Homeostatic or homeorhetic adaptations may allow the support of both the demands of lactation and immune system. Are we able to manage cows in a way that maintains the proper function of the immune system during the metabolic demands of lactation?

This will be an interesting area of research in the next few years that may lead to new and unique management strategies.

Cows in a herd deal with the transition period with varying success.
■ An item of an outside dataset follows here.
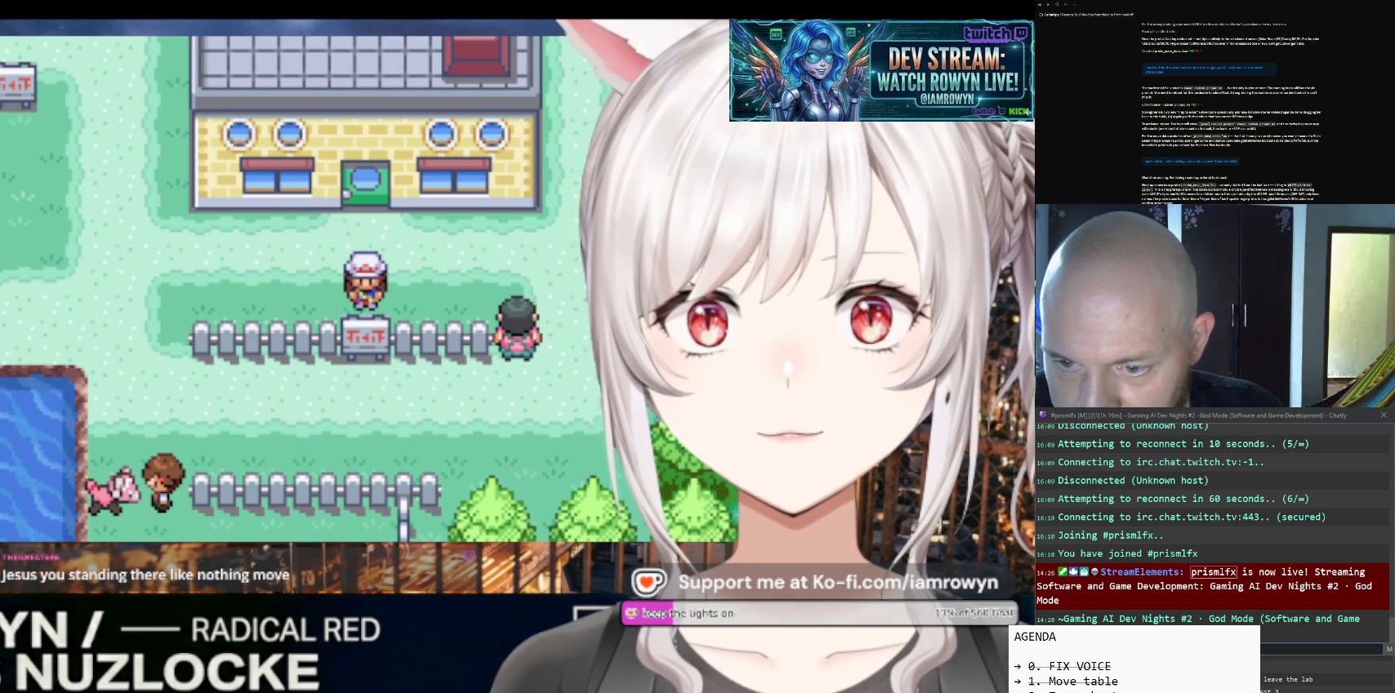
{"buttons": ["A"], "events": []}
Many factors, some management-related, some cow-related and some completely uncontrollable, affect any individual cow’s transition success.

A recent study from our laboratory indicates there is a moderate amount of variation between herds in white-blood-cell responses, but there is a much larger amount of variation within the herd.

The next great hurdle in identifying and preventing immune dysfunction and subsequent subclinical and clinical disease is determining what makes cows within the herd respond differently (i.e., why don’t all the cows get sick or all the cows stay healthy?).

Once the primary reasons for these differences are identified, we can develop management strategies to improve the immune responses of those cows that would be at risk for a dysfunctional immune system during the transition period.

Ultimately, transition success depends on a multitude of factors. While some of these factors are out of reach of the dairy producer and their veterinarian, several are easy enough to monitor or correct.

Limit metabolic and physiologic stress to the cows and maintain cow comfort.

To make great strides in understanding the roots and causes of immune dysfunction during the transition period, we must first understand why transition success is so variable in the first place.